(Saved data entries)
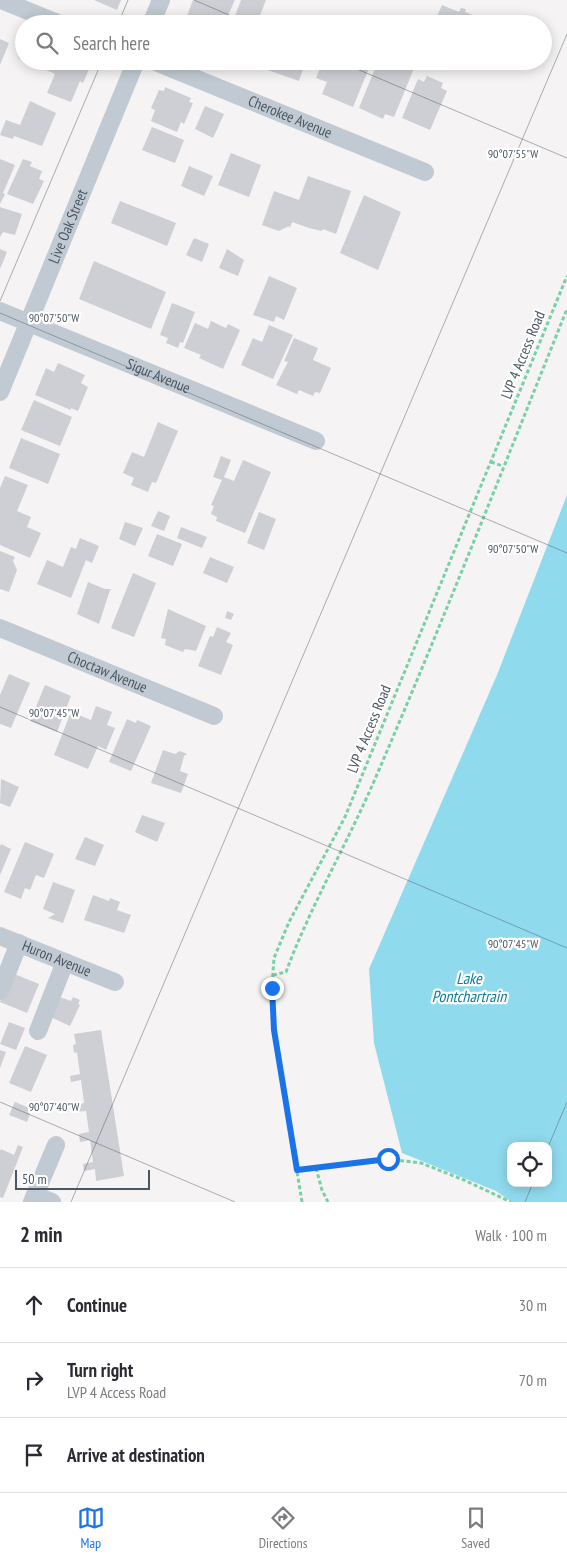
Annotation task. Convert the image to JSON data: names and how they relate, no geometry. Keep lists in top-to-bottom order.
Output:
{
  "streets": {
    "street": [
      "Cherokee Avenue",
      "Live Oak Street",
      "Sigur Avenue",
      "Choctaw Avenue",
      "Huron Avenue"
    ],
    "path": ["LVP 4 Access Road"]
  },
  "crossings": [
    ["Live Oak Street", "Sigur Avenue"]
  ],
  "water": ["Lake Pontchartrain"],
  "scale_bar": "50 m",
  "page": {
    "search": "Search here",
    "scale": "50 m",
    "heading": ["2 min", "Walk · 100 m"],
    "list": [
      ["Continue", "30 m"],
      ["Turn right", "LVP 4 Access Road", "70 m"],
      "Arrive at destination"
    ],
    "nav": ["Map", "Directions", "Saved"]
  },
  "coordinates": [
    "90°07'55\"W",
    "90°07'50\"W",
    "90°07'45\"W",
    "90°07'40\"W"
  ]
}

## What you will do
Would you copy out every entry above word for word, without the pictures?

## Exercise response
Annotation task. Convert the image to JSON data: names and how they relate, no geometry. Keep lists in top-to-bottom order.
Output:
{
  "streets": {
    "street": [
      "Cherokee Avenue",
      "Live Oak Street",
      "Sigur Avenue",
      "Choctaw Avenue",
      "Huron Avenue"
    ],
    "path": ["LVP 4 Access Road"]
  },
  "crossings": [
    ["Live Oak Street", "Sigur Avenue"]
  ],
  "water": ["Lake Pontchartrain"],
  "scale_bar": "50 m",
  "page": {
    "search": "Search here",
    "scale": "50 m",
    "heading": ["2 min", "Walk · 100 m"],
    "list": [
      ["Continue", "30 m"],
      ["Turn right", "LVP 4 Access Road", "70 m"],
      "Arrive at destination"
    ],
    "nav": ["Map", "Directions", "Saved"]
  },
  "coordinates": [
    "90°07'55\"W",
    "90°07'50\"W",
    "90°07'45\"W",
    "90°07'40\"W"
  ]
}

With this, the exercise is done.